Tom Keegan: Winning more expensive than ever

By Tom Keegan     Nov 3, 2017

Los Angeles Dodgers' Adrian Gonzalez, left, and manager Dave Roberts, center, talk with 100-year-old fan Bob Logsdon before a baseball game against the Colorado Rockies, Saturday, Sept. 9, 2017, in Los Angeles. (AP Photo/Michael Owen Baker)

If you want to be remembered in sports, generate a buzz, become the center of attention, you have to win. Sometimes, especially in desperate times, that means you must keep on spending money until you get it right.

The 2017 Los Angeles Dodgers stand as the greatest example in the history of sports. They had not been to the World Series since 1988. Finally, they spent their way to center stage, falling short of a championship in Game 7 of the World Series.

Thanks to the wonderful website baseball-reference.com, I researched some numbers that should you decide to proceed will knock your eyeballs out of their sockets, so consider yourself warned.

I haven’t seen these numbers written anywhere else because when you reach the top the talk understandably is about the things you did right to get there, not about the money you wasted along the way.
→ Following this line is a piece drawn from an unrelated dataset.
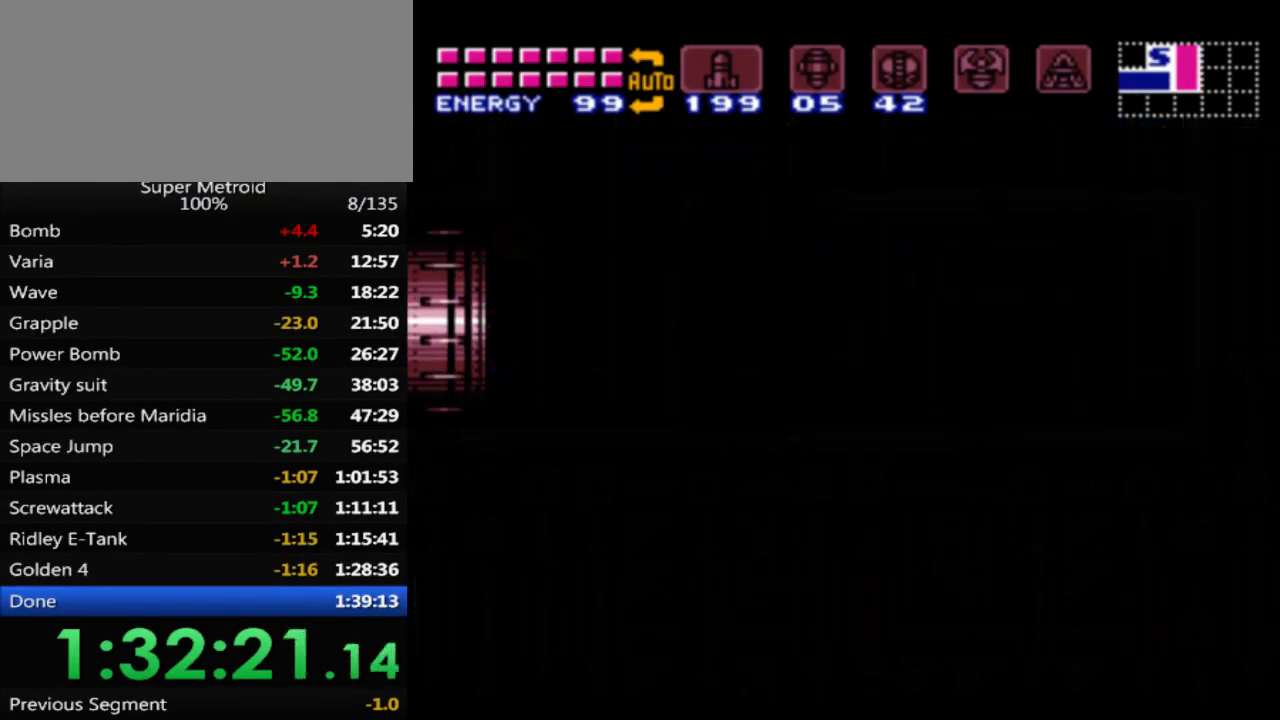
{"buttons": ["B", "DPAD_LEFT"], "events": []}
OK, here goes: By my calculations, with the help of salaries listed on baseball-reference.com (courtesy of Doug Pappas and the Society for American Baseball Research), the Dodgers paid $93.4 million dollars to nine players who did not appear in the field, at the plate or on the mound for them in this memorable World Series they lost to the Houston Astros.

The nine men out (and what they were paid in 2017, rounded to the nearest $100,000):

Adrian Gonzalez ($22.4 million): First baseman missed the postseason with back injury and has one year, $22.4 million remaining on contract. Hit .242 with three home runs and 30 RBIs in 71 games.

Carl Crawford ($21.9 million): Released in mid-June 2016 with 1 1/2 years remaining on his seven-year, $142 million deal.

Scott Kazmir ($17.7 million): Signed three-year, $48 million deal, went 10-6 with a 4.56 ERA in the first year of it and missed all of 2017 with a variety of physical ailments.

Hyun-jin Ryu ($7.8 million): Left-hander was left off post-season roster, his chance of making it vanishing when he allowed five runs and three home runs in two innings in his final appearance.

Alex Guerrero ($7.5 million): Released by the Dodgers in May, 2016, Guerrero played this season for the Chunichi Dragons in Japan.

Erisbel Arruebarrena ($5.5 million): Shortstop made his major-league debut in 2014, played in 22 games and hit .195. Hasn’t made it back to the majors since. Suspended multiple times, Arruebarrena has combined for 276 at bats in the past three minor-league seasons.

Hector Olivera ($4.7 million): Dealt in a three-team trade in 2015, the Dodgers agreed to pay a portion of his salary each season and will continue to do so through 2020.

Yaisel Sierra ($2.5 million): Right-hander signed six-year, $30-million deal in 2016. Sierra, 26, is 11-8 with a 4.62 ERA in two minor-league seasons.

Matt Kemp ($3.5 million): When the Dodgers traded him to the San Diego Padres they agreed to pay $18 million of his salary in 2015 and $3.5 million each season from 2016 through 2019.

Comparing Major League Baseball dollars to those in college athletics is an apples-oranges deal because of disparate revenue sources, but as a Big 12 member, Kansas does receive a big annual check ($38 million this year) from the Big 12, which creates a little breathing room in the budget. If things don’t take a serious turn for the better for the football program, KU could be faced with trying to figure out how to pay buyouts of $1.4 million for athletic director Sheahon Zenger, whose contract was extended by outgoing chancellor Bernadette Gray-Little, and $3.2 million for head coach David Beaty, whose pay was doubled and his contract extended by Zenger after an overtime victory against Texas in Lawrence last November. Buying out assistant coaches wouldn’t be cheap either.

Then again, nobody’s thoughts should be on money this weekend considering that Baylor’s visit to Memorial Stadium represents KU’s best shot at a second victory, the first coming in the season-opener against FCS school Southeast Missouri State.